→ Task details
When you copy the entries, omit the images and keep every word as it is.

→ Data for the task

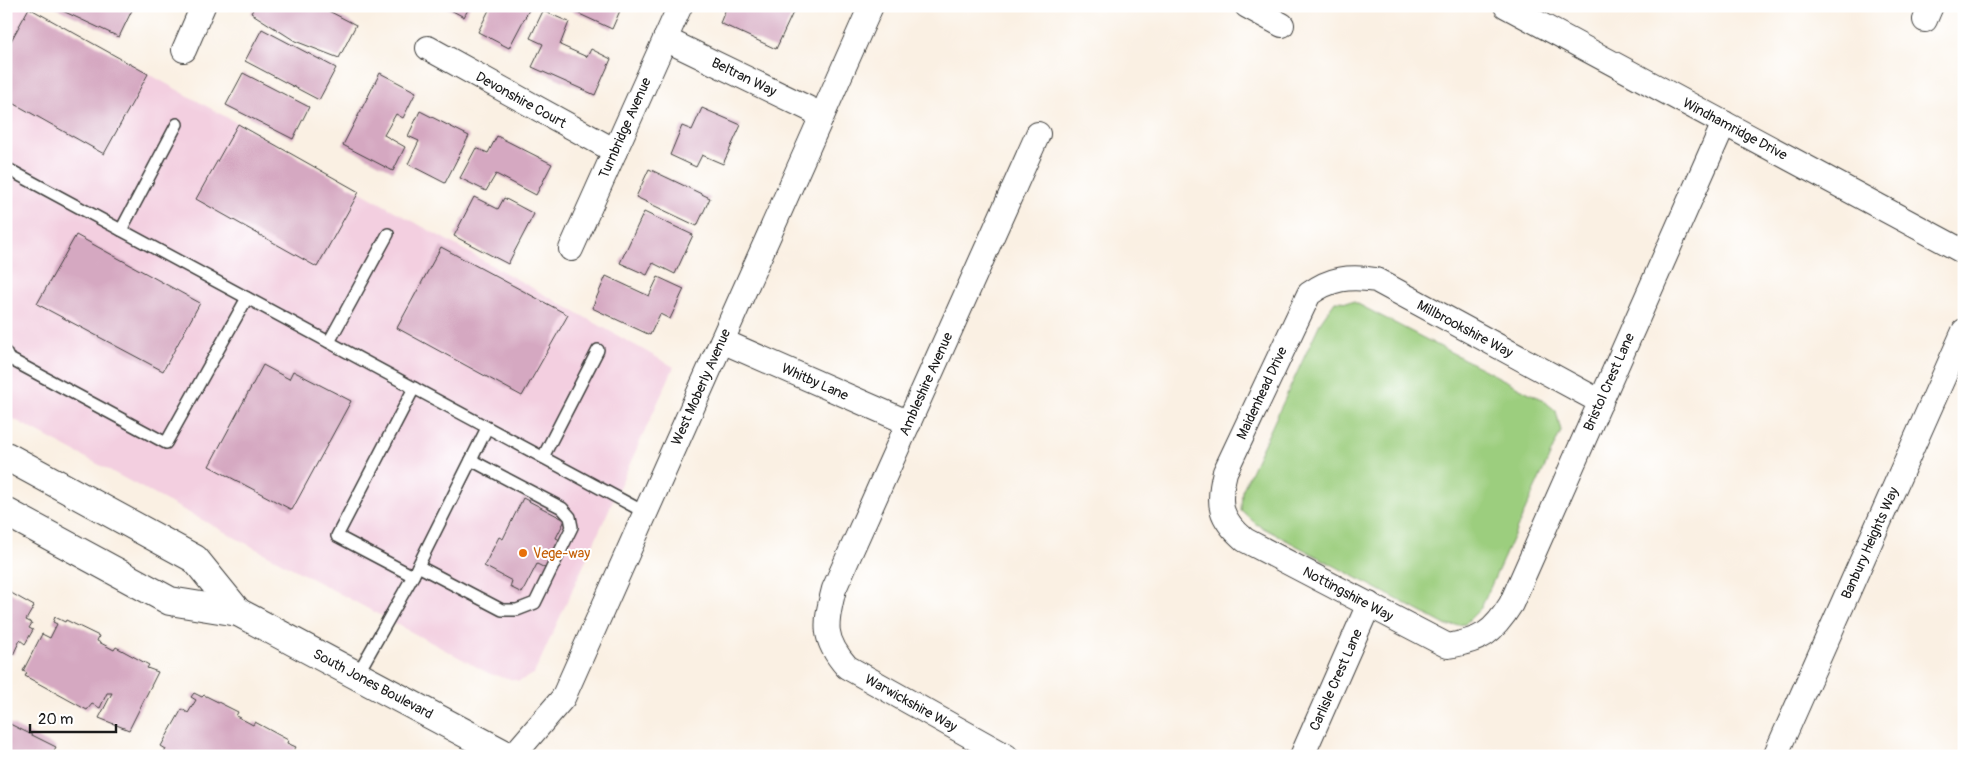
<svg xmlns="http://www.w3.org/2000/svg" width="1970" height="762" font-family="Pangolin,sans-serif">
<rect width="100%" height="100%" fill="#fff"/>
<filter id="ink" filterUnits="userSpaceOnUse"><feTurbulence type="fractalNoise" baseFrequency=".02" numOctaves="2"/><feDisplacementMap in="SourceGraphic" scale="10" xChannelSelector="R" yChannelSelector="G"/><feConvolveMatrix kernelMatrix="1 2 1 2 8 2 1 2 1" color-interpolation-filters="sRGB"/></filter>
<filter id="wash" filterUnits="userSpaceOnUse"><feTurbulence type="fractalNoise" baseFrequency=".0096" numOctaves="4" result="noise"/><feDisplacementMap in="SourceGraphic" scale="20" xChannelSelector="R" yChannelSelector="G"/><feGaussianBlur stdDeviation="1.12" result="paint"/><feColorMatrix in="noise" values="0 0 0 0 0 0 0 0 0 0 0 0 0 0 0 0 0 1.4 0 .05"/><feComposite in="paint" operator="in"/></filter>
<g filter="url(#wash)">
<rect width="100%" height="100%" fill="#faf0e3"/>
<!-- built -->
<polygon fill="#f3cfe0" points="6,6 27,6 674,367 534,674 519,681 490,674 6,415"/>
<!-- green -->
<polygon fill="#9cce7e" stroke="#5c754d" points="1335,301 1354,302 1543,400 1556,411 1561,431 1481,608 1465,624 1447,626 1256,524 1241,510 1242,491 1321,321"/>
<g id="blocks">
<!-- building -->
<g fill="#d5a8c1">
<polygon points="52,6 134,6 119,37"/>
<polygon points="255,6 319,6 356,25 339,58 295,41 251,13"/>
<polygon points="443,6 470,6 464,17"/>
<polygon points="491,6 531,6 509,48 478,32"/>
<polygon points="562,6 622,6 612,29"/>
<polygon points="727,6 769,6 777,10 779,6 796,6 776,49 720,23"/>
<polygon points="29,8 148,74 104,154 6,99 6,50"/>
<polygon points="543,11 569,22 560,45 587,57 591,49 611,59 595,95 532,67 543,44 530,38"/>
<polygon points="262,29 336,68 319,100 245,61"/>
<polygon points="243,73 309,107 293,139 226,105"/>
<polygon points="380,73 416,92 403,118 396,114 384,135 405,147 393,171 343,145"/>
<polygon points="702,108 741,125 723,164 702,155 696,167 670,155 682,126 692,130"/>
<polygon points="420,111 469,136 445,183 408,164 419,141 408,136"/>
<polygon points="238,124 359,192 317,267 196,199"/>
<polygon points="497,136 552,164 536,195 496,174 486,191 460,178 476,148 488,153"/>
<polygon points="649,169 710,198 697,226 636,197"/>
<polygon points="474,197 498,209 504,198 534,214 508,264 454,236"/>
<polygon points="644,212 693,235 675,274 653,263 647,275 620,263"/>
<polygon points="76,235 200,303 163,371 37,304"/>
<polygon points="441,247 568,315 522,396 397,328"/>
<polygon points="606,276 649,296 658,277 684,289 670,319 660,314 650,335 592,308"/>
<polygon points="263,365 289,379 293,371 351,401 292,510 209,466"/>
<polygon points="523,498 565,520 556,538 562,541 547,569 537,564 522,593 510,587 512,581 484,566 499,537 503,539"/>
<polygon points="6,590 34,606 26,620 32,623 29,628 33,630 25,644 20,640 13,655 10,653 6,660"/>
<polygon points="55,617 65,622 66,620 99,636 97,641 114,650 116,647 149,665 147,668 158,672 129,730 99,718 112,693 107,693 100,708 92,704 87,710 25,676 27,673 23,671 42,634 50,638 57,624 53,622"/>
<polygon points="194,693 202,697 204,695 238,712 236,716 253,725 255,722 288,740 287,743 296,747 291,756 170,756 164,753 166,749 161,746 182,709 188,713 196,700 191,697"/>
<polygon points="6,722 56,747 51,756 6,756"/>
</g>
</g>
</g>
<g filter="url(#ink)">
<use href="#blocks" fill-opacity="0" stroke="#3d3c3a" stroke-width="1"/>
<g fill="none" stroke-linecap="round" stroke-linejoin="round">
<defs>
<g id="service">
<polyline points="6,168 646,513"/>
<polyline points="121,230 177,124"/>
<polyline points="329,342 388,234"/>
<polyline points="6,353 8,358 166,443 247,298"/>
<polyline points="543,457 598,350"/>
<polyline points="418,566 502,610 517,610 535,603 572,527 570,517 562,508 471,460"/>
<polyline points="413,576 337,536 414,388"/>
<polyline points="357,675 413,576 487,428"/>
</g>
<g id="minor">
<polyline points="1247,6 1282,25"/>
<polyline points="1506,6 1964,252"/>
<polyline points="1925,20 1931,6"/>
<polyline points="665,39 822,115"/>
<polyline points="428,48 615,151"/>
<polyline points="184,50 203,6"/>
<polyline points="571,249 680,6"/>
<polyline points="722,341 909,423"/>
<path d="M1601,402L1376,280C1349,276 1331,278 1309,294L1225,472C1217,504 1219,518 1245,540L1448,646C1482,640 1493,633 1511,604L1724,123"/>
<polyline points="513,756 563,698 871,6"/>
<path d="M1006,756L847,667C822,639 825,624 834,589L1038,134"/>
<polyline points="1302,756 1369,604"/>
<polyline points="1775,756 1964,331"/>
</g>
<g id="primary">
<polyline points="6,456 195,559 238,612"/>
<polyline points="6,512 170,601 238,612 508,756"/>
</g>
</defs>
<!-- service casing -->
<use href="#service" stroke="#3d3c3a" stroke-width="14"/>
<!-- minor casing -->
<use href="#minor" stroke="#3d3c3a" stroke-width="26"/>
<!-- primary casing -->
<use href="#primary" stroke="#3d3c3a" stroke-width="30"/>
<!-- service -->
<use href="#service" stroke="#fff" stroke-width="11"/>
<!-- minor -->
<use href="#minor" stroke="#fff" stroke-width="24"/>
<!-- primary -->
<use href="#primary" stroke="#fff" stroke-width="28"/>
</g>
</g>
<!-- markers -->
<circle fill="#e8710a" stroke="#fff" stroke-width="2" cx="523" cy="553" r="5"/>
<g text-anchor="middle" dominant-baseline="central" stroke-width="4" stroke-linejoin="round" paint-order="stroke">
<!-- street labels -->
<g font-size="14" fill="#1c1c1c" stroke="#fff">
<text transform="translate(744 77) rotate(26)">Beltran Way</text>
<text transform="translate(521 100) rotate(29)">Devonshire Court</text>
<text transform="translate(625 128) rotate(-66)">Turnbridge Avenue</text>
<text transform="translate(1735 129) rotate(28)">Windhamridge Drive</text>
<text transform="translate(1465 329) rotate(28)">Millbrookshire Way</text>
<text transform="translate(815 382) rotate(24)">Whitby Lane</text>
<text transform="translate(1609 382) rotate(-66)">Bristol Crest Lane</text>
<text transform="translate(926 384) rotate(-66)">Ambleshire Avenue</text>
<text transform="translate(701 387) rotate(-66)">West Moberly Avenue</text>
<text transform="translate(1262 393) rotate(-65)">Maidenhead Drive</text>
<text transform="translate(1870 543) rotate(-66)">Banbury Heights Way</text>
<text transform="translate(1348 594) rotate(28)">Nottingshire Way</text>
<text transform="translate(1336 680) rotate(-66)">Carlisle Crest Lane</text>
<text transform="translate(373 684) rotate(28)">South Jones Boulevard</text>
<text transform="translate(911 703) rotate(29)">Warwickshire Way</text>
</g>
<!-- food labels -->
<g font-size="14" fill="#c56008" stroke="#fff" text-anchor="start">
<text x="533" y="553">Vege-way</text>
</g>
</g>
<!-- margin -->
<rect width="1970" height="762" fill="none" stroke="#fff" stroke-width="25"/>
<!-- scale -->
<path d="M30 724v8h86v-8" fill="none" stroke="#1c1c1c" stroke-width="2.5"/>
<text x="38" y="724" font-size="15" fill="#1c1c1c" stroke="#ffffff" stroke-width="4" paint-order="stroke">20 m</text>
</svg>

→ Exercise answer
<svg xmlns="http://www.w3.org/2000/svg" width="1970" height="762" font-family="Pangolin,sans-serif">
<rect width="100%" height="100%" fill="#fff"/>
<filter id="ink" filterUnits="userSpaceOnUse"><feTurbulence type="fractalNoise" baseFrequency=".02" numOctaves="2"/><feDisplacementMap in="SourceGraphic" scale="10" xChannelSelector="R" yChannelSelector="G"/><feConvolveMatrix kernelMatrix="1 2 1 2 8 2 1 2 1" color-interpolation-filters="sRGB"/></filter>
<filter id="wash" filterUnits="userSpaceOnUse"><feTurbulence type="fractalNoise" baseFrequency=".0096" numOctaves="4" result="noise"/><feDisplacementMap in="SourceGraphic" scale="20" xChannelSelector="R" yChannelSelector="G"/><feGaussianBlur stdDeviation="1.12" result="paint"/><feColorMatrix in="noise" values="0 0 0 0 0 0 0 0 0 0 0 0 0 0 0 0 0 1.4 0 .05"/><feComposite in="paint" operator="in"/></filter>
<g filter="url(#wash)">
<rect width="100%" height="100%" fill="#faf0e3"/>
<!-- built -->
<polygon fill="#f3cfe0" points="6,6 27,6 674,367 534,674 519,681 490,674 6,415"/>
<!-- green -->
<polygon fill="#9cce7e" stroke="#5c754d" points="1335,301 1354,302 1543,400 1556,411 1561,431 1481,608 1465,624 1447,626 1256,524 1241,510 1242,491 1321,321"/>
<g id="blocks">
<!-- building -->
<g fill="#d5a8c1">
<polygon points="52,6 134,6 119,37"/>
<polygon points="255,6 319,6 356,25 339,58 295,41 251,13"/>
<polygon points="443,6 470,6 464,17"/>
<polygon points="491,6 531,6 509,48 478,32"/>
<polygon points="562,6 622,6 612,29"/>
<polygon points="727,6 769,6 777,10 779,6 796,6 776,49 720,23"/>
<polygon points="29,8 148,74 104,154 6,99 6,50"/>
<polygon points="543,11 569,22 560,45 587,57 591,49 611,59 595,95 532,67 543,44 530,38"/>
<polygon points="262,29 336,68 319,100 245,61"/>
<polygon points="243,73 309,107 293,139 226,105"/>
<polygon points="380,73 416,92 403,118 396,114 384,135 405,147 393,171 343,145"/>
<polygon points="702,108 741,125 723,164 702,155 696,167 670,155 682,126 692,130"/>
<polygon points="420,111 469,136 445,183 408,164 419,141 408,136"/>
<polygon points="238,124 359,192 317,267 196,199"/>
<polygon points="497,136 552,164 536,195 496,174 486,191 460,178 476,148 488,153"/>
<polygon points="649,169 710,198 697,226 636,197"/>
<polygon points="474,197 498,209 504,198 534,214 508,264 454,236"/>
<polygon points="644,212 693,235 675,274 653,263 647,275 620,263"/>
<polygon points="76,235 200,303 163,371 37,304"/>
<polygon points="441,247 568,315 522,396 397,328"/>
<polygon points="606,276 649,296 658,277 684,289 670,319 660,314 650,335 592,308"/>
<polygon points="263,365 289,379 293,371 351,401 292,510 209,466"/>
<polygon points="523,498 565,520 556,538 562,541 547,569 537,564 522,593 510,587 512,581 484,566 499,537 503,539"/>
<polygon points="6,590 34,606 26,620 32,623 29,628 33,630 25,644 20,640 13,655 10,653 6,660"/>
<polygon points="55,617 65,622 66,620 99,636 97,641 114,650 116,647 149,665 147,668 158,672 129,730 99,718 112,693 107,693 100,708 92,704 87,710 25,676 27,673 23,671 42,634 50,638 57,624 53,622"/>
<polygon points="194,693 202,697 204,695 238,712 236,716 253,725 255,722 288,740 287,743 296,747 291,756 170,756 164,753 166,749 161,746 182,709 188,713 196,700 191,697"/>
<polygon points="6,722 56,747 51,756 6,756"/>
</g>
</g>
</g>
<g filter="url(#ink)">
<use href="#blocks" fill-opacity="0" stroke="#3d3c3a" stroke-width="1"/>
<g fill="none" stroke-linecap="round" stroke-linejoin="round">
<defs>
<g id="service">
<polyline points="6,168 646,513"/>
<polyline points="121,230 177,124"/>
<polyline points="329,342 388,234"/>
<polyline points="6,353 8,358 166,443 247,298"/>
<polyline points="543,457 598,350"/>
<polyline points="418,566 502,610 517,610 535,603 572,527 570,517 562,508 471,460"/>
<polyline points="413,576 337,536 414,388"/>
<polyline points="357,675 413,576 487,428"/>
</g>
<g id="minor">
<polyline points="1247,6 1282,25"/>
<polyline points="1506,6 1964,252"/>
<polyline points="1925,20 1931,6"/>
<polyline points="665,39 822,115"/>
<polyline points="428,48 615,151"/>
<polyline points="184,50 203,6"/>
<polyline points="571,249 680,6"/>
<polyline points="722,341 909,423"/>
<path d="M1601,402L1376,280C1349,276 1331,278 1309,294L1225,472C1217,504 1219,518 1245,540L1448,646C1482,640 1493,633 1511,604L1724,123"/>
<polyline points="513,756 563,698 871,6"/>
<path d="M1006,756L847,667C822,639 825,624 834,589L1038,134"/>
<polyline points="1302,756 1369,604"/>
<polyline points="1775,756 1964,331"/>
</g>
<g id="primary">
<polyline points="6,456 195,559 238,612"/>
<polyline points="6,512 170,601 238,612 508,756"/>
</g>
</defs>
<!-- service casing -->
<use href="#service" stroke="#3d3c3a" stroke-width="14"/>
<!-- minor casing -->
<use href="#minor" stroke="#3d3c3a" stroke-width="26"/>
<!-- primary casing -->
<use href="#primary" stroke="#3d3c3a" stroke-width="30"/>
<!-- service -->
<use href="#service" stroke="#fff" stroke-width="11"/>
<!-- minor -->
<use href="#minor" stroke="#fff" stroke-width="24"/>
<!-- primary -->
<use href="#primary" stroke="#fff" stroke-width="28"/>
</g>
</g>
<!-- markers -->
<circle fill="#e8710a" stroke="#fff" stroke-width="2" cx="523" cy="553" r="5"/>
<g text-anchor="middle" dominant-baseline="central" stroke-width="4" stroke-linejoin="round" paint-order="stroke">
<!-- street labels -->
<g font-size="14" fill="#1c1c1c" stroke="#fff">
<text transform="translate(744 77) rotate(26)">Beltran Way</text>
<text transform="translate(521 100) rotate(29)">Devonshire Court</text>
<text transform="translate(625 128) rotate(-66)">Turnbridge Avenue</text>
<text transform="translate(1735 129) rotate(28)">Windhamridge Drive</text>
<text transform="translate(1465 329) rotate(28)">Millbrookshire Way</text>
<text transform="translate(815 382) rotate(24)">Whitby Lane</text>
<text transform="translate(1609 382) rotate(-66)">Bristol Crest Lane</text>
<text transform="translate(926 384) rotate(-66)">Ambleshire Avenue</text>
<text transform="translate(701 387) rotate(-66)">West Moberly Avenue</text>
<text transform="translate(1262 393) rotate(-65)">Maidenhead Drive</text>
<text transform="translate(1870 543) rotate(-66)">Banbury Heights Way</text>
<text transform="translate(1348 594) rotate(28)">Nottingshire Way</text>
<text transform="translate(1336 680) rotate(-66)">Carlisle Crest Lane</text>
<text transform="translate(373 684) rotate(28)">South Jones Boulevard</text>
<text transform="translate(911 703) rotate(29)">Warwickshire Way</text>
</g>
<!-- food labels -->
<g font-size="14" fill="#c56008" stroke="#fff" text-anchor="start">
<text x="533" y="553">Vege-way</text>
</g>
</g>
<!-- margin -->
<rect width="1970" height="762" fill="none" stroke="#fff" stroke-width="25"/>
<!-- scale -->
<path d="M30 724v8h86v-8" fill="none" stroke="#1c1c1c" stroke-width="2.5"/>
<text x="38" y="724" font-size="15" fill="#1c1c1c" stroke="#ffffff" stroke-width="4" paint-order="stroke">20 m</text>
</svg>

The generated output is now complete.